#### EXERCISE DETAILS
Below are records with pictures; copy word for word only the lines between the line with "right shoulder: (298, 247)" and the line with "right front paw: (441, 355)", inclusive, and drop the pictures.

======== RECORDS FOR THE EXERCISE ========

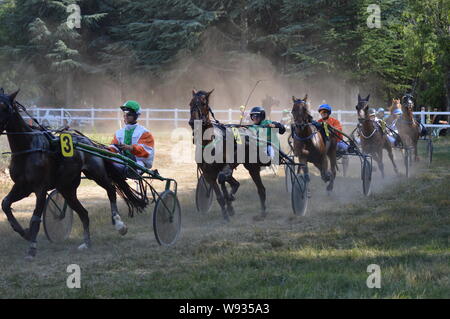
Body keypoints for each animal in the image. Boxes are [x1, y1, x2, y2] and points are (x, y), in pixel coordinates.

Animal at [0, 89, 147, 260]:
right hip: (67, 188)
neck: (28, 148)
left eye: (4, 106)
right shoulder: (22, 186)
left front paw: (31, 248)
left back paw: (118, 223)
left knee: (110, 190)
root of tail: (90, 142)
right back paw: (87, 242)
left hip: (96, 173)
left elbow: (35, 218)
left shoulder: (40, 189)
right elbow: (5, 204)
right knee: (84, 213)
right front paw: (24, 232)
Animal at [188, 89, 268, 220]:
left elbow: (223, 181)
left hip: (252, 167)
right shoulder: (208, 174)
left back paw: (262, 212)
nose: (192, 122)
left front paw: (229, 204)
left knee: (260, 188)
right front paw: (226, 213)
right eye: (190, 103)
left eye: (203, 103)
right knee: (233, 182)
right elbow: (220, 195)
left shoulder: (225, 166)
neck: (209, 142)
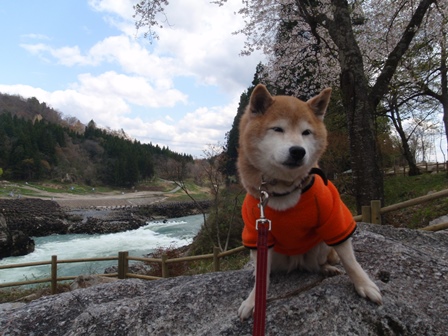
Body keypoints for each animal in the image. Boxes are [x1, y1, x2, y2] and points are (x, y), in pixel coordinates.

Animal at [238, 84, 382, 320]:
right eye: (278, 129)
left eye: (306, 132)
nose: (298, 151)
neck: (283, 190)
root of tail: (298, 264)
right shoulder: (255, 229)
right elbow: (261, 279)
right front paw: (253, 301)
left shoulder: (335, 220)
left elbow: (350, 261)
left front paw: (364, 285)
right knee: (265, 271)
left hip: (321, 245)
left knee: (319, 264)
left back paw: (327, 269)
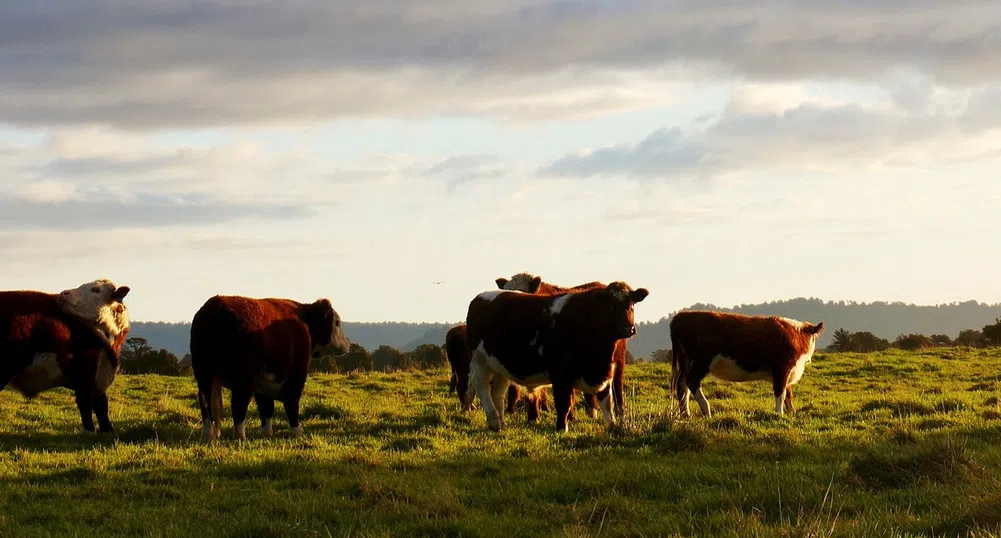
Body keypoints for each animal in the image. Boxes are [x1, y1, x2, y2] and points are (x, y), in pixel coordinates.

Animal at [0, 278, 131, 434]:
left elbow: (101, 405)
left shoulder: (99, 377)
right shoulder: (85, 373)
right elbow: (86, 404)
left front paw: (107, 429)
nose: (63, 293)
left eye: (96, 290)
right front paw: (89, 430)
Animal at [191, 294, 352, 440]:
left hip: (204, 375)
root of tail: (214, 307)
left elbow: (266, 407)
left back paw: (209, 435)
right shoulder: (296, 374)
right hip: (242, 378)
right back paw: (240, 436)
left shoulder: (264, 381)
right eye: (337, 322)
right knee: (238, 405)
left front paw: (267, 432)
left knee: (206, 405)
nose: (348, 344)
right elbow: (291, 403)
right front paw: (296, 431)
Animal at [668, 308, 824, 416]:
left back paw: (686, 414)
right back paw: (706, 410)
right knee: (691, 381)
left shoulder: (787, 372)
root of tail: (680, 317)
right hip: (702, 361)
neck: (796, 335)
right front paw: (779, 414)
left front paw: (791, 413)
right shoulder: (782, 368)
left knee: (682, 385)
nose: (809, 359)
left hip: (686, 361)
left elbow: (788, 395)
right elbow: (781, 393)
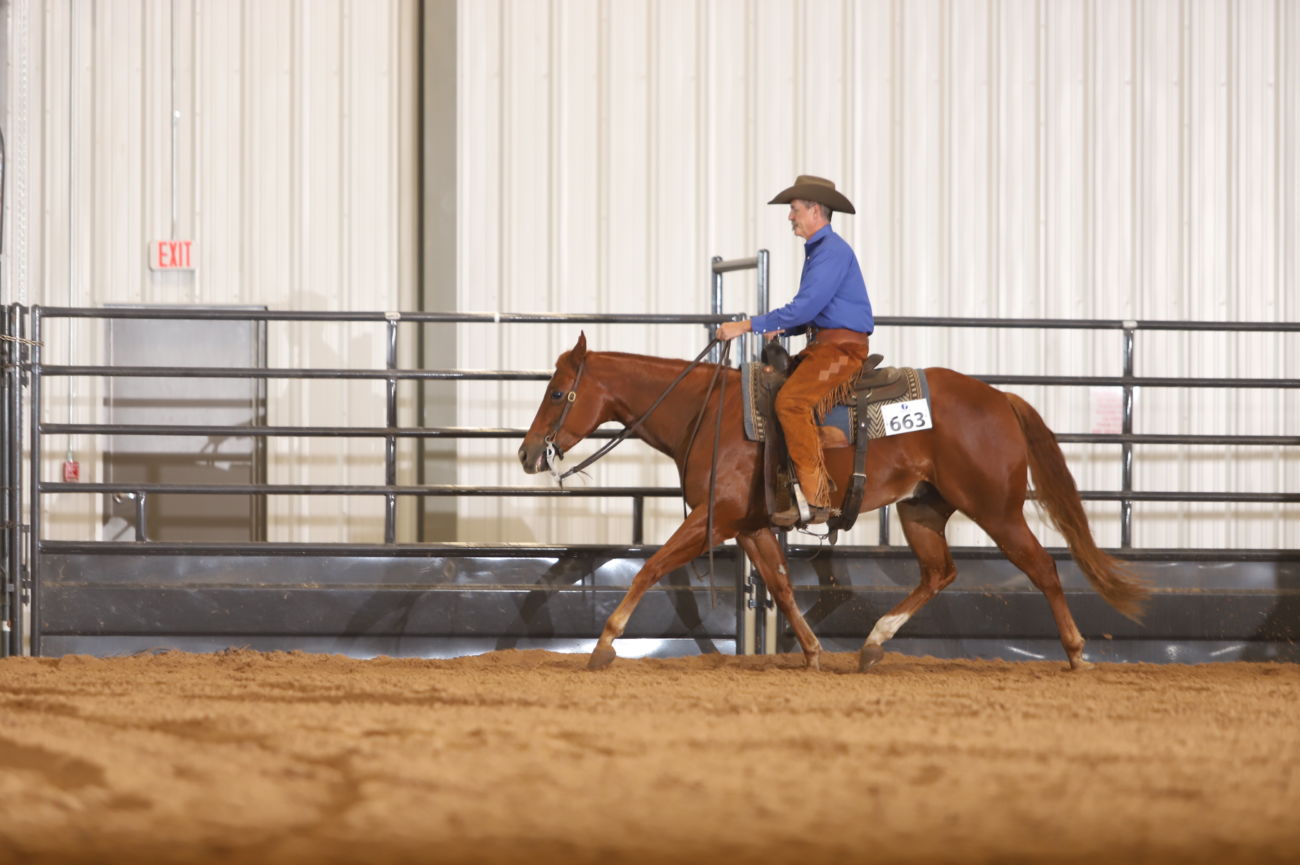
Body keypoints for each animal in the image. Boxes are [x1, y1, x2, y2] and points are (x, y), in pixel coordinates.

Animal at [518, 333, 1148, 672]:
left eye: (557, 392)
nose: (526, 454)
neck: (707, 412)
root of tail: (999, 399)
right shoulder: (750, 526)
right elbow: (780, 585)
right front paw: (815, 652)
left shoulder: (713, 519)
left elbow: (650, 566)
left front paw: (604, 644)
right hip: (921, 509)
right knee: (939, 573)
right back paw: (871, 646)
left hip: (996, 509)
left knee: (1042, 567)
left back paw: (1076, 654)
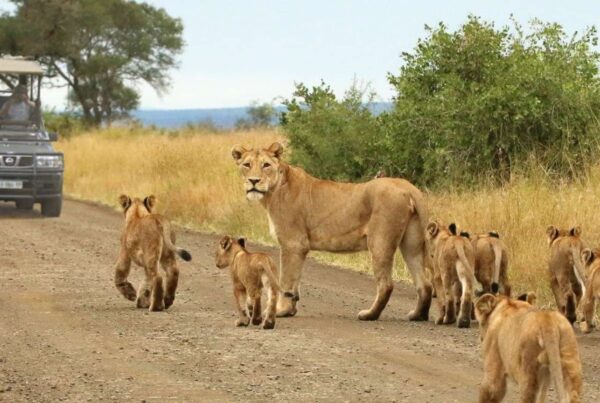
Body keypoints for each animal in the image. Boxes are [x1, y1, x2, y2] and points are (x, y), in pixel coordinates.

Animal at [231, 142, 433, 321]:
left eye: (266, 165)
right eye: (246, 165)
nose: (254, 181)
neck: (273, 190)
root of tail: (409, 188)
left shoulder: (293, 243)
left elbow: (286, 279)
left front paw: (280, 311)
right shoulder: (298, 247)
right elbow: (295, 281)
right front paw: (291, 309)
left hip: (380, 242)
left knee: (386, 285)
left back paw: (369, 315)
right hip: (412, 244)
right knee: (425, 284)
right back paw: (417, 316)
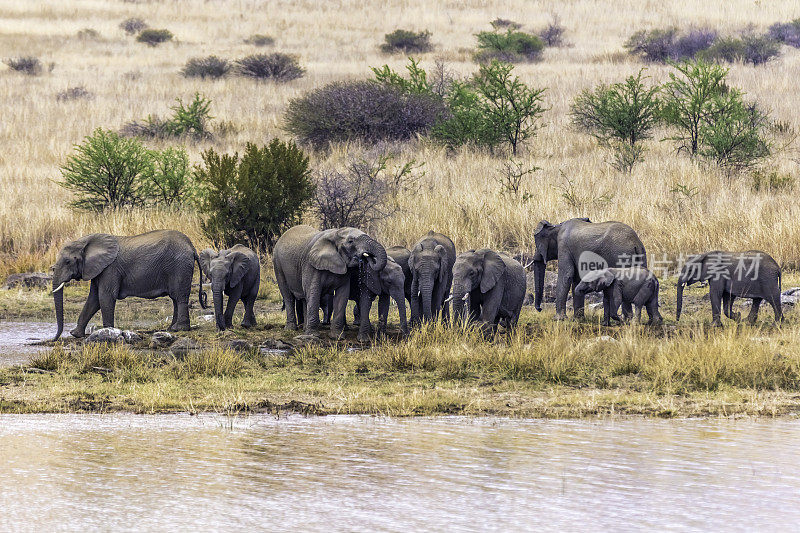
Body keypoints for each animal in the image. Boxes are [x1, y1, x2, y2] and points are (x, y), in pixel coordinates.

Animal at [50, 228, 206, 336]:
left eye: (68, 261)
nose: (55, 338)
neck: (85, 242)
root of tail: (192, 248)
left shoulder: (110, 268)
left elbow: (105, 297)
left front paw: (108, 332)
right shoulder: (98, 269)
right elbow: (93, 299)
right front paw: (76, 334)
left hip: (179, 266)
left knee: (179, 297)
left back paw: (180, 329)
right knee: (175, 298)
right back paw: (172, 329)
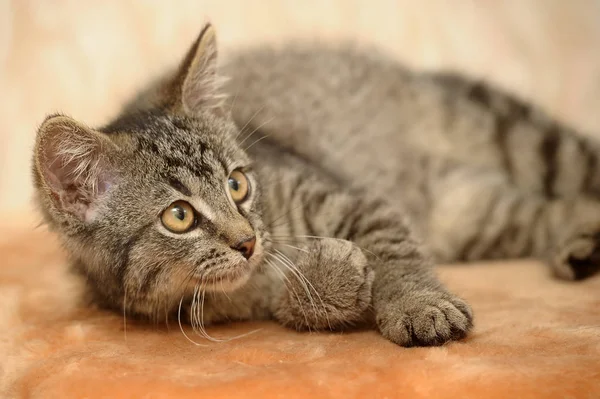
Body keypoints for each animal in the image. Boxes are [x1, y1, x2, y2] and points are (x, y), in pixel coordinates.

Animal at [31, 24, 600, 346]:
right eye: (180, 216)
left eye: (237, 185)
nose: (248, 241)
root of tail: (409, 79)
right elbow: (290, 304)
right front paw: (334, 279)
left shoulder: (355, 199)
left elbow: (395, 251)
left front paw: (417, 303)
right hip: (470, 215)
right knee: (548, 211)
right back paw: (579, 246)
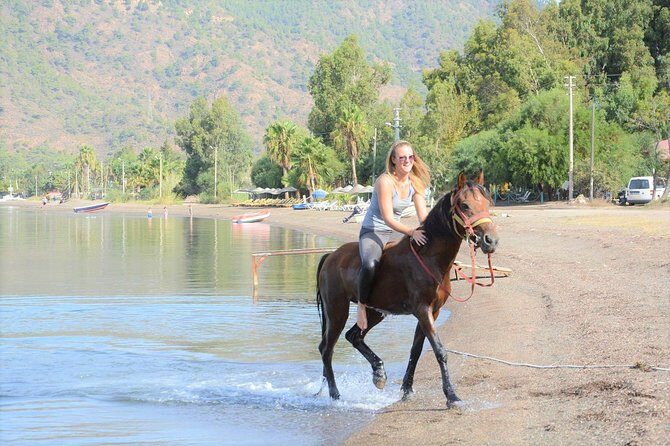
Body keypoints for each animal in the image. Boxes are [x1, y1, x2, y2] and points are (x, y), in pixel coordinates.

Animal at [316, 171, 499, 406]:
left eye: (487, 202)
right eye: (465, 205)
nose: (490, 240)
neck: (428, 256)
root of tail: (331, 256)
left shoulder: (432, 311)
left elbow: (417, 349)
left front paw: (407, 389)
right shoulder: (422, 310)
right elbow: (440, 351)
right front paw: (451, 395)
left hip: (375, 312)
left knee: (354, 336)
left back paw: (379, 373)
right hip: (337, 311)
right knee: (327, 349)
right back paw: (335, 394)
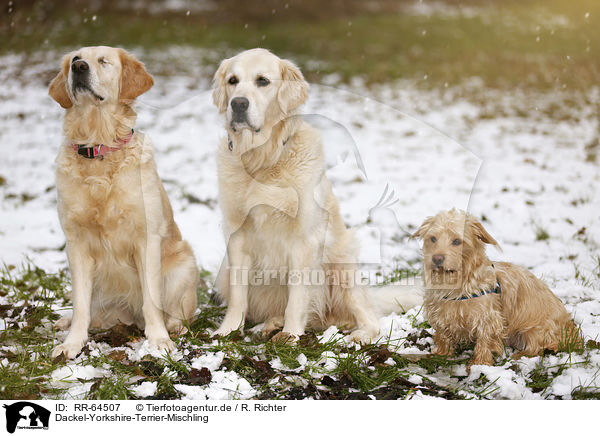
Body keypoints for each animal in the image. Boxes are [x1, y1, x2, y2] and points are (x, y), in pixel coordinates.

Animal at [412, 209, 580, 370]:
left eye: (457, 241)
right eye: (433, 239)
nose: (437, 258)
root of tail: (572, 332)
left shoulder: (488, 319)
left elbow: (484, 341)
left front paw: (479, 364)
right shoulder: (440, 315)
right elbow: (443, 336)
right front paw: (441, 355)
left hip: (534, 330)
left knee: (538, 347)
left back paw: (522, 355)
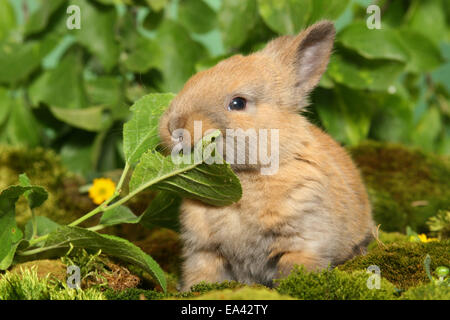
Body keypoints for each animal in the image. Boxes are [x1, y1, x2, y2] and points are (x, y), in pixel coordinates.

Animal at [158, 19, 376, 290]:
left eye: (238, 103)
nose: (173, 126)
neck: (245, 179)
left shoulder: (302, 244)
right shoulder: (203, 252)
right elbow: (200, 277)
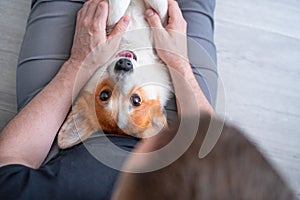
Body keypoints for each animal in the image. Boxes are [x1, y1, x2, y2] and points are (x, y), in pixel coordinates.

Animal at [58, 0, 171, 148]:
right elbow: (117, 13)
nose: (123, 65)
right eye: (105, 95)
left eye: (136, 100)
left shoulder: (161, 25)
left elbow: (159, 10)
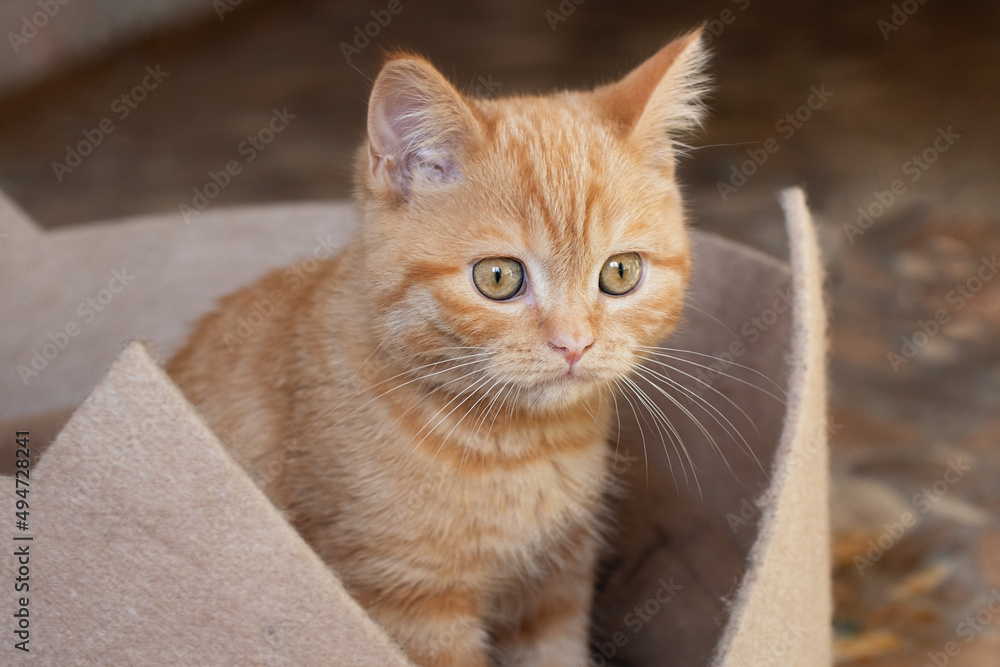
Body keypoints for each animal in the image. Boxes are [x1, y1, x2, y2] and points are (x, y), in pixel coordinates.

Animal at [168, 30, 708, 667]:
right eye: (498, 277)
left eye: (620, 272)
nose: (574, 343)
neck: (521, 449)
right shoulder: (408, 603)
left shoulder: (554, 590)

========

#### REPLY TO THE TASK
right shoulder: (298, 247)
right elbow: (295, 281)
right front paw: (291, 309)
left hip: (380, 242)
left knee: (386, 285)
left back paw: (369, 315)
right hip: (412, 244)
right knee: (425, 284)
right back paw: (417, 316)
Body keypoints for each animal in the image. Boxes are [x1, y1, x2, y2] and points are (x, y), in pixel coordinates.

Animal at [50, 228, 206, 336]:
left eye: (68, 261)
nose: (55, 338)
neck: (85, 242)
root of tail: (192, 248)
left shoulder: (110, 268)
left elbow: (105, 297)
left front paw: (108, 332)
right shoulder: (98, 269)
right elbow: (93, 299)
right front paw: (76, 334)
left hip: (179, 266)
left knee: (179, 297)
left back paw: (180, 329)
right knee: (175, 298)
right back paw: (172, 329)
Body keypoints for each animal in the image. Boxes are [x1, y1, x2, y2] and points are (x, y), in pixel coordinates.

Animal at [31, 24, 600, 346]:
right eye: (180, 216)
left eye: (237, 185)
nose: (248, 241)
root of tail: (409, 79)
right elbow: (290, 304)
right front paw: (334, 279)
left shoulder: (355, 199)
left elbow: (395, 251)
left front paw: (417, 303)
right hip: (470, 215)
right knee: (548, 211)
right back paw: (579, 246)
Body keypoints for each animal in the image. Boxes are [x1, y1, x2, y2] and points are (x, y), in pixel coordinates.

Animal at [316, 171, 499, 406]:
left eye: (487, 202)
right eye: (465, 205)
nose: (490, 240)
neck: (428, 256)
root of tail: (331, 256)
left shoulder: (432, 311)
left elbow: (417, 349)
left front paw: (407, 389)
right shoulder: (422, 310)
right elbow: (440, 351)
right front paw: (451, 395)
left hip: (375, 312)
left knee: (354, 336)
left back paw: (379, 373)
right hip: (337, 311)
right knee: (327, 349)
right back paw: (335, 394)
Body keypoints for each animal in the image. Boxes are [x1, y1, x2, y2] and points are (x, y), in pixel coordinates.

Animal at [412, 209, 580, 370]:
left eye: (457, 241)
right eye: (433, 239)
nose: (437, 258)
root of tail: (572, 332)
left shoulder: (488, 319)
left elbow: (484, 341)
left front paw: (479, 364)
right shoulder: (440, 315)
right elbow: (443, 336)
right front paw: (441, 355)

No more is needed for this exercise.